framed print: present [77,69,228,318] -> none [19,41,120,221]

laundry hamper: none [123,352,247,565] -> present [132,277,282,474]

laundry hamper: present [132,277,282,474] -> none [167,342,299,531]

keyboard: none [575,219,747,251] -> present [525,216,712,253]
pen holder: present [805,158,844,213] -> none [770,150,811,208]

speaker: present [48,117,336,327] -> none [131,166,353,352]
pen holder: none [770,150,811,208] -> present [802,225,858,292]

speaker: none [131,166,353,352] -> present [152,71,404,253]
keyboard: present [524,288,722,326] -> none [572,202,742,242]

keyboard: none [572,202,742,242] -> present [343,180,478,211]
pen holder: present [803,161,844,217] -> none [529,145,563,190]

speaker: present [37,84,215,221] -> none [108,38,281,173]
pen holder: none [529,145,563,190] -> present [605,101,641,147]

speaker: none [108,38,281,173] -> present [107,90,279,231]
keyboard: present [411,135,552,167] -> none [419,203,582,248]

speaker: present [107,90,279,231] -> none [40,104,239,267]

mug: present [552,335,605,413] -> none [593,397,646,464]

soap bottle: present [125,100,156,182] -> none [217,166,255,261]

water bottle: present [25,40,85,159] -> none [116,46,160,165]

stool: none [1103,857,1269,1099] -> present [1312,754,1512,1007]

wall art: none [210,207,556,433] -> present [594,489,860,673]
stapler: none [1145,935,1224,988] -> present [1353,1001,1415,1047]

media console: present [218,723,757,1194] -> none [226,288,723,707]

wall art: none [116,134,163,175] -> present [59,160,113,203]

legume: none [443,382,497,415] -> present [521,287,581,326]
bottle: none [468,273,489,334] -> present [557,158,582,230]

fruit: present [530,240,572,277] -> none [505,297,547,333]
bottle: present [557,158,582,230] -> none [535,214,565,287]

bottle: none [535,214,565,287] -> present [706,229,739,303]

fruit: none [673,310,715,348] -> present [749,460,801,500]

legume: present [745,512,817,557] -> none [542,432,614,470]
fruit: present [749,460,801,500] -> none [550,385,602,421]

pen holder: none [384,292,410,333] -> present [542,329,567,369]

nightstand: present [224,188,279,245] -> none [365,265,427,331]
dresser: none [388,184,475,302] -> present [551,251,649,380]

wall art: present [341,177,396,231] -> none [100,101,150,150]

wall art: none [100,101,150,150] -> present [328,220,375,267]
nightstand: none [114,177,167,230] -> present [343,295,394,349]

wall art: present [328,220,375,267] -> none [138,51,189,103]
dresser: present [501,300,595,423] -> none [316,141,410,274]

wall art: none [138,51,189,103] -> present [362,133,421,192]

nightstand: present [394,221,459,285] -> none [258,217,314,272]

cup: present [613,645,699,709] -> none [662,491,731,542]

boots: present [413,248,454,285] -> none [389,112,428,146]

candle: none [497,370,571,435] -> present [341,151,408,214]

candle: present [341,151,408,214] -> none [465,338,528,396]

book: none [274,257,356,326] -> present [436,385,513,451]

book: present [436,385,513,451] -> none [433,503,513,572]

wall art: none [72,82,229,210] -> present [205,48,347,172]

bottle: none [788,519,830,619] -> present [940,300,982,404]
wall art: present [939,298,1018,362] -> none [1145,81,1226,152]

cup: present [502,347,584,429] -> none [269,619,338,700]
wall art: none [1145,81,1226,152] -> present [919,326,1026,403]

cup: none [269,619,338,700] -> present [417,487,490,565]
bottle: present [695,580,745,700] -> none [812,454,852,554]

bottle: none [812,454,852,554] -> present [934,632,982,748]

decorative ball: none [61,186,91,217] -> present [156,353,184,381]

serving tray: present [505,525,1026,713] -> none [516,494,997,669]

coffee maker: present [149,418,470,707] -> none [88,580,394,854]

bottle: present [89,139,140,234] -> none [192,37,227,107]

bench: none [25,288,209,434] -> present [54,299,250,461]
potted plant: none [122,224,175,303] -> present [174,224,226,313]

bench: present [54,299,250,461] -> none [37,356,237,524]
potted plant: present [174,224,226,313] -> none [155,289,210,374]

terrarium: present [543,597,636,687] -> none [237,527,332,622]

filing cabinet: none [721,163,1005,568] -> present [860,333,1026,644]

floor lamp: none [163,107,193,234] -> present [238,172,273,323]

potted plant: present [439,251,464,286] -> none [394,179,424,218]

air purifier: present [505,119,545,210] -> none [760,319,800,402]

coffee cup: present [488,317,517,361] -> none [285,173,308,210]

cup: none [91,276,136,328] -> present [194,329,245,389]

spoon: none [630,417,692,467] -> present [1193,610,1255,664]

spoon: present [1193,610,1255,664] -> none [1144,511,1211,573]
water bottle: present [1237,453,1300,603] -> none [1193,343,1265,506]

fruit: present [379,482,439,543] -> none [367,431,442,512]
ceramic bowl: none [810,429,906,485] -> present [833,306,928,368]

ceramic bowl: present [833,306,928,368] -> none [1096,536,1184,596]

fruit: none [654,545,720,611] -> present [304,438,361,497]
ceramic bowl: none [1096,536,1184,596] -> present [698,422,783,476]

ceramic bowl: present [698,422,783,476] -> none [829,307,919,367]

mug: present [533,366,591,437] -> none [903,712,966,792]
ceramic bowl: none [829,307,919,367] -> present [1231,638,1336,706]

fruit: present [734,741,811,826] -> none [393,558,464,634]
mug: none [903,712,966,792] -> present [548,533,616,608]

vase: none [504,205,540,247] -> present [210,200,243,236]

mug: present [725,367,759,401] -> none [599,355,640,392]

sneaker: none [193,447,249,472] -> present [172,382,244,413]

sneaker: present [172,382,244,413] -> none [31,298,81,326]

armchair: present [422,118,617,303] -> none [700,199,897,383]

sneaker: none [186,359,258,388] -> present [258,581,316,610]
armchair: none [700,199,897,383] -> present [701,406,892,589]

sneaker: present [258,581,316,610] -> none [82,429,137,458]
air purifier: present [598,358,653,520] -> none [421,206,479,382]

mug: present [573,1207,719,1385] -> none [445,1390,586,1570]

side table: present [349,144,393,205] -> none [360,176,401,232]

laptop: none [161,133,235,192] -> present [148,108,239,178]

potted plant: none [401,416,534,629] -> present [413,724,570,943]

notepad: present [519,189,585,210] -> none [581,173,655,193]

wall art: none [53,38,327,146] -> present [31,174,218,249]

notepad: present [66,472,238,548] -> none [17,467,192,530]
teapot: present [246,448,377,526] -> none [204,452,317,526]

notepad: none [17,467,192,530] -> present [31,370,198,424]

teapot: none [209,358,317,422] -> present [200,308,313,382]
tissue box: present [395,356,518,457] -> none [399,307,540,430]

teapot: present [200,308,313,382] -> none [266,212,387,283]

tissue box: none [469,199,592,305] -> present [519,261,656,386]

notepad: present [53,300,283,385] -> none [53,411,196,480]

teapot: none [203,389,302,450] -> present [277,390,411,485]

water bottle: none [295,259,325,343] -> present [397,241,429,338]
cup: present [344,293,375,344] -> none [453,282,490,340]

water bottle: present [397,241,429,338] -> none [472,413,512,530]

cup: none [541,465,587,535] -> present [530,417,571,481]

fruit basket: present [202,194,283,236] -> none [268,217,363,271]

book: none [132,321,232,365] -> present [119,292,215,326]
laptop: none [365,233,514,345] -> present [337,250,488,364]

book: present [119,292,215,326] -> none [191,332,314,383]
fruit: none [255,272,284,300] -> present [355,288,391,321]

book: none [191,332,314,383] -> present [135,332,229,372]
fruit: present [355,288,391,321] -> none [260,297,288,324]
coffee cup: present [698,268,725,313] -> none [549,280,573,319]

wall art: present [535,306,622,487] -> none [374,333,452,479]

▬▬▬▬▬▬▬▬▬▬

> _Brief_
Every line above that includes the string "dresser" needs to be copied.

> _Answer to this problem_
dresser: none [388,184,475,302] -> present [551,251,649,380]
dresser: present [501,300,595,423] -> none [316,141,410,274]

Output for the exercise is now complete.